После занятий Эмиль шатался по кабачкам Малого Базеля и прославился тем, что, как никто другой, мог выхлестать неимоверное количество белого вина. Со своей безыскусной сердечностью и крестьянской находчивостью он, куда бы ни пришел, тотчас находил себе друзей; однако однокашники обижались, ведь он, на занятиях мгновенно усваивавший все, что им самим давалось с большим трудом, наотрез отказывался за столом завсегдатаев вести ученые разговоры об искусстве и музах, куда больше его интересовали ножки и декольте официанток.
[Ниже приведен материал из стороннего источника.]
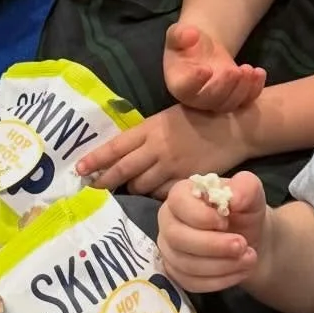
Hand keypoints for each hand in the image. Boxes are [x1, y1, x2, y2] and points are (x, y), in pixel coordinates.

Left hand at [76, 104, 246, 196]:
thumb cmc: (199, 117)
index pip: (115, 147)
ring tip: (128, 191)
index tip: (79, 169)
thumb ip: (146, 135)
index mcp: (149, 128)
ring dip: (132, 189)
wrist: (233, 127)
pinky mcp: (185, 180)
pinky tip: (155, 194)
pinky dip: (155, 195)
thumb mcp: (167, 118)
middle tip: (92, 190)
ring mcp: (171, 166)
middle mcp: (156, 148)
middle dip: (104, 181)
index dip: (95, 159)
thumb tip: (124, 151)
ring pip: (140, 185)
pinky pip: (161, 193)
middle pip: (122, 170)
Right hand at [158, 171, 265, 291]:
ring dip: (221, 265)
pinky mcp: (176, 273)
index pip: (178, 202)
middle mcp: (169, 221)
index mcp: (182, 195)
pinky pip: (190, 283)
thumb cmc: (245, 213)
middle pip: (177, 237)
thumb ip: (246, 187)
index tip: (226, 222)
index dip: (201, 215)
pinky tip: (240, 271)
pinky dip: (219, 280)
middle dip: (213, 245)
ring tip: (249, 259)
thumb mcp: (252, 194)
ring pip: (185, 264)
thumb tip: (235, 199)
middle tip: (242, 245)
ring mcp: (170, 249)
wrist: (250, 242)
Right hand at [162, 22, 266, 113]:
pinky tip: (259, 72)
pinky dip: (254, 90)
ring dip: (241, 89)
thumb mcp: (178, 33)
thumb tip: (190, 34)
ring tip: (247, 69)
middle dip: (224, 86)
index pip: (184, 88)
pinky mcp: (232, 98)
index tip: (206, 69)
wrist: (200, 49)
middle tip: (233, 70)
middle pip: (209, 100)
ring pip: (228, 104)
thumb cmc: (186, 43)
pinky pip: (244, 102)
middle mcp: (194, 97)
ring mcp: (214, 101)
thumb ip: (179, 34)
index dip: (195, 81)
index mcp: (178, 83)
При всей лени и небрежности Эмиль Жильерон бесспорно был лучшим студентом в своем выпуске. Он побеждал на всех конкурсах, хотя руководство училища каждый раз принуждало его к участию, а работы свои он всегда делал ночью накануне подачи; когда же фонд «Мериан» учредил двухгодичную стипендию в парижской École des Beaux-Arts[4], он написал заявление, только чтобы отсрочить неизбежное возвращение в Вильнёв.